(December 15, 2015 at 6:25 pm)Delicate Wrote:(December 15, 2015 at 6:08 pm)Jenny A Wrote: Oh goody!
Seriously, if there is a better formulation, let see it. Please provide definitions for any words not used in a colloquial way.
Actually it is a little technical because it relies on modal logic concepts like possibility and necessity, as well as the S5 axiom.
Here are the two definitions Plantinga starts with
[*]A being is maximally excellent in a world W if and only if it is omnipotent, omniscient, and morally perfect in W; and
[*]A being is maximally great in a world W if and only if it is maximally excellent in every possible world.
Given these two definitions, the argument is constructed:
1. The concept of a maximally great being is self-consistent.
2. If 1, then there is at least one logically possible world in which a maximally great being exists.

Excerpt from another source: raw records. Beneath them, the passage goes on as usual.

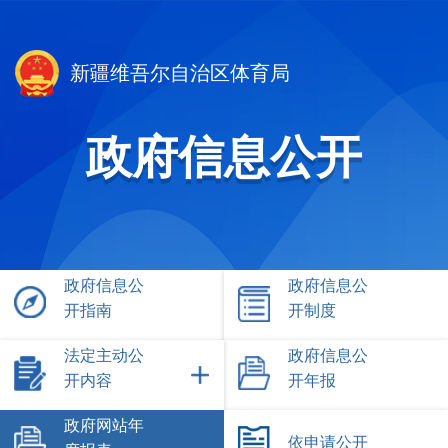
新疆维吾尔自治区体育局
政府信息公开
政府信息公
政府信息公
开指南
开制度
法定主动公
政府信息公
开内容
开年报
政府网站年
依申请公开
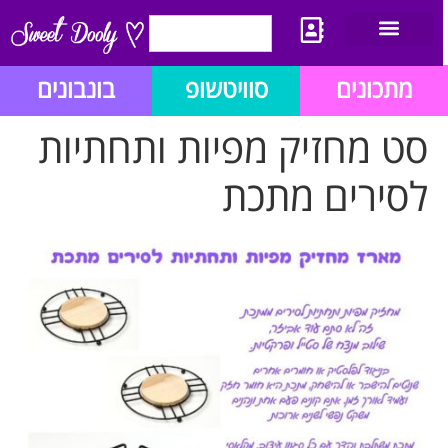
יצירת קשר
מתכון לבלוג הזהב
תנאי שימוש/תקנון
מתכונים
סוויטשופ
בונבונים
סט מחזיק מפיות ותחתיות
לסירים מתכת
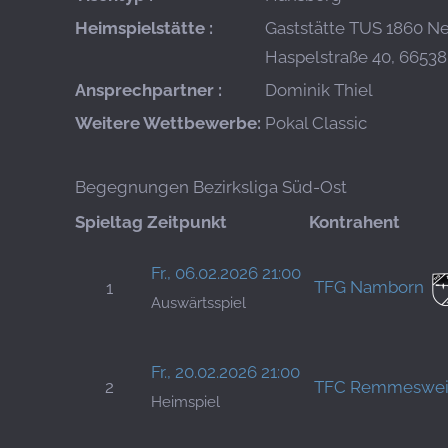
Heimspielstätte :
Gaststätte TUS 1860 N
Haspelstraße 40, 6653
Ansprechpartner :
Dominik Thiel
Weitere Wettbewerbe:
Pokal Classic
Begegnungen Bezirksliga Süd-Ost
Spieltag
Zeitpunkt
Kontrahent
Fr., 06.02.2026 21:00
TFG Namborn
1
Auswärtsspiel
Fr., 20.02.2026 21:00
2
TFC Remmeswei
Heimspiel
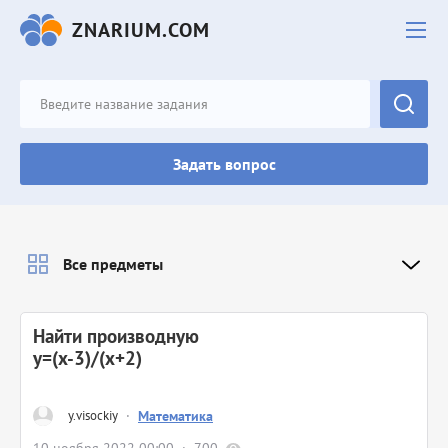
ZNARIUM.COM
Задать вопрос
Все предметы
Найти производную
y=(x-3)/(x+2)
y.visockiy
·
Математика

3. Therefore, there is at least one logically possible world in which a maximally great being exists.
4. If a maximally great being exists in one logically possible world, it exists in every logically possible world.
5. Therefore, a maximally great being (that is, God) exists in every logically possible world.
From a formal-logical analysis, everything is consistent. There aren't any "holes" in the argument.
Instead, most atheists who have a problem with it question P4 because it reliexs on the S5 modal axiom. Which, oddly enough, is something atheist philosophers are quite comfortable with outside this context.
So from what you wrote, I can safely conclude that the stronger form of a valueless argument is the same valueless argument, with a number of baseless assumptions presumed to be fact before going through the argument?